● **AIM OF THE EXERCISE**
Where does the string "Tilt" occur in the entries below? Copy every line where it does.

● **SUPPLIED DATA**

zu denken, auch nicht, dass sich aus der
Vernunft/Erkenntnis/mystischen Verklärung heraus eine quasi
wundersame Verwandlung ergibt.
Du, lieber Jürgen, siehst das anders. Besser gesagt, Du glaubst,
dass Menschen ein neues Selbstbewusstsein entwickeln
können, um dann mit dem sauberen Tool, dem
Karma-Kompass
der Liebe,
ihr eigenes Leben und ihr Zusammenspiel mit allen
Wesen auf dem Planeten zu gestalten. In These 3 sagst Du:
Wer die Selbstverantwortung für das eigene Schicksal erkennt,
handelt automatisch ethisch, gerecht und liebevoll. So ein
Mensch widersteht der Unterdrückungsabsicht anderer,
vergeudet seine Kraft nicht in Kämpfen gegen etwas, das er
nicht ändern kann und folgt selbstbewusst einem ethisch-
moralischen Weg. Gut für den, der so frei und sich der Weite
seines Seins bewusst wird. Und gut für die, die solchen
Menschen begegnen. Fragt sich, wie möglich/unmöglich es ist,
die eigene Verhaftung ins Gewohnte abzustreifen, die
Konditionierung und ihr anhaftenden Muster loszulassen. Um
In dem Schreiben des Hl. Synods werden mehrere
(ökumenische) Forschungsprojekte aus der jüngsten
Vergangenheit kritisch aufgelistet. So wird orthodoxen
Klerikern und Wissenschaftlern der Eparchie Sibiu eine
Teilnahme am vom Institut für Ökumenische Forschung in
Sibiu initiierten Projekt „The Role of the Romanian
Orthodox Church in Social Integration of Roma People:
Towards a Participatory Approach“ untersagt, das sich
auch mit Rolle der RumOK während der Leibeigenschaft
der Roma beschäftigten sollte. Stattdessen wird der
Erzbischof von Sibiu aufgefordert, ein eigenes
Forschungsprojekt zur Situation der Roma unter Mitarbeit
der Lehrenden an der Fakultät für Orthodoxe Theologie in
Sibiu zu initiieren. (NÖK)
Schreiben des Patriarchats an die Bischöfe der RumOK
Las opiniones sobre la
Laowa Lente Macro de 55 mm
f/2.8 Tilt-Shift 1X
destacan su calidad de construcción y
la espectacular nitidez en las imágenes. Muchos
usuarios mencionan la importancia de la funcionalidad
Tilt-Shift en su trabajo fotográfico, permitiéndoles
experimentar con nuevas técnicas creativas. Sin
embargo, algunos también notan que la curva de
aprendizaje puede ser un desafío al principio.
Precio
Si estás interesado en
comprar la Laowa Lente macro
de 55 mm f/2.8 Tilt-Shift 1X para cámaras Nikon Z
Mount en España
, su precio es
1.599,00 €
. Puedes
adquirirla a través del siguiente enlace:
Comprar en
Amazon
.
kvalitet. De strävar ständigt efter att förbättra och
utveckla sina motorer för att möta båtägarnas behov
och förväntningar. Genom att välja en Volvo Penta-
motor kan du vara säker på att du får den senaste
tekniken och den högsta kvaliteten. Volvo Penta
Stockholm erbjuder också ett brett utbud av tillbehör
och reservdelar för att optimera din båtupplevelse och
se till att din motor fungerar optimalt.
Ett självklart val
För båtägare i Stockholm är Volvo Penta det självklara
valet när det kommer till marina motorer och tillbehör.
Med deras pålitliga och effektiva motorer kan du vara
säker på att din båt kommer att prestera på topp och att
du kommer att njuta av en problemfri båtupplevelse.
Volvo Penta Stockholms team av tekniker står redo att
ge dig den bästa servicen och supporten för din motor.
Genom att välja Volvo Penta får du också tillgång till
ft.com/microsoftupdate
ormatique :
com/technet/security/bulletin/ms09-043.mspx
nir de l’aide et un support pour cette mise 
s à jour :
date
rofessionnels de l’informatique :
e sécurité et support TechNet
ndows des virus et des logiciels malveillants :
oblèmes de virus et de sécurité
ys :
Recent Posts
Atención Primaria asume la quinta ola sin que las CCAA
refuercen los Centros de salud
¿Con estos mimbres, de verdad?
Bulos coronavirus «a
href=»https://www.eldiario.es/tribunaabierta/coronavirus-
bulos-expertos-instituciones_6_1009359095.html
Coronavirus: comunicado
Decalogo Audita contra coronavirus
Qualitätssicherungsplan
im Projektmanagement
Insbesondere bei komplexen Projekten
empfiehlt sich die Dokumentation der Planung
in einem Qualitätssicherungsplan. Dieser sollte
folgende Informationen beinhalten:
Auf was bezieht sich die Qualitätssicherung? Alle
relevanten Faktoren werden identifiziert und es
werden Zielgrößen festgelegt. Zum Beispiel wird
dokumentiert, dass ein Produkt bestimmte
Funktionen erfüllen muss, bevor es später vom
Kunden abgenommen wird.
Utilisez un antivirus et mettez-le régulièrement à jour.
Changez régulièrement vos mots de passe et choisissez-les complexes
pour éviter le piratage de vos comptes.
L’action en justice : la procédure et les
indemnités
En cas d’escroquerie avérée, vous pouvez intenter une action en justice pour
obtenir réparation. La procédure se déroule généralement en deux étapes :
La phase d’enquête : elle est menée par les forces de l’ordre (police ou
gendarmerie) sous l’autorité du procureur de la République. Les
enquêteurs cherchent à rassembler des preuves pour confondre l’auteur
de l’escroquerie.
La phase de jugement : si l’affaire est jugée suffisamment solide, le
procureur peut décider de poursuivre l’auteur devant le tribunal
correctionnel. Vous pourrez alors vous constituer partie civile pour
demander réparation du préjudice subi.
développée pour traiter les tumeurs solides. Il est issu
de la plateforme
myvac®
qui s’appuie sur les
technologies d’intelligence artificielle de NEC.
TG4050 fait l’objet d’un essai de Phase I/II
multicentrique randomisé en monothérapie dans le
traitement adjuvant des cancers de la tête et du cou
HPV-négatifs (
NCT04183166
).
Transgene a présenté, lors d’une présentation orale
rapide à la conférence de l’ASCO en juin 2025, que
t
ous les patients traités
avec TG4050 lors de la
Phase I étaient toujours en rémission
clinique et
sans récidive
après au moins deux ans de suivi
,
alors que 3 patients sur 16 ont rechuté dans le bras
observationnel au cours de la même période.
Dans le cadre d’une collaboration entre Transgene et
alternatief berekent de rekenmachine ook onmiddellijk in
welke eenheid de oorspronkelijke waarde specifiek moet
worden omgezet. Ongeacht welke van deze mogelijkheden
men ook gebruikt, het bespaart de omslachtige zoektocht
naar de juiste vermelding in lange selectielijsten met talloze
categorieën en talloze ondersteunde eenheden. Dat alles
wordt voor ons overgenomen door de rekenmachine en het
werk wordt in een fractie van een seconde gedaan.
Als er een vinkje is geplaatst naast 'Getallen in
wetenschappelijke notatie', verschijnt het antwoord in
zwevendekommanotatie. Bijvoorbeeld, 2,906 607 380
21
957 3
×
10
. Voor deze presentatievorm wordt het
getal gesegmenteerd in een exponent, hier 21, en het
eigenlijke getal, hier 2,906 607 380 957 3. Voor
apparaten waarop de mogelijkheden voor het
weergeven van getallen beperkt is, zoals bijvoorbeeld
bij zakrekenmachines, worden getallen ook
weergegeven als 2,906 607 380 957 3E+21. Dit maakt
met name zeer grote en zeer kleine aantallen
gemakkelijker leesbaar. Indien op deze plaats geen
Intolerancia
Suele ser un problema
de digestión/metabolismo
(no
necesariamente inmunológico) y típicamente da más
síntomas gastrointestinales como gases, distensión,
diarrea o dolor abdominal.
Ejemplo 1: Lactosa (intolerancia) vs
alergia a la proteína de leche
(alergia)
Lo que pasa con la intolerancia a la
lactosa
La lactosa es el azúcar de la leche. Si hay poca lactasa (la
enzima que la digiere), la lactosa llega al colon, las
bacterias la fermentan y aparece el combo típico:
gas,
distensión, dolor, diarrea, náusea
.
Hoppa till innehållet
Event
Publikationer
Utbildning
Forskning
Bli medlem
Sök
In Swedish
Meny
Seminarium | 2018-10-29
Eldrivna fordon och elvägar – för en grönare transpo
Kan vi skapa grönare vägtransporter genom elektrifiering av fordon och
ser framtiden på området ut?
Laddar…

● **RESULT**
f/2.8 Tilt-Shift 1X
Tilt-Shift en su trabajo fotográfico, permitiéndoles
de 55 mm f/2.8 Tilt-Shift 1X para cámaras Nikon Z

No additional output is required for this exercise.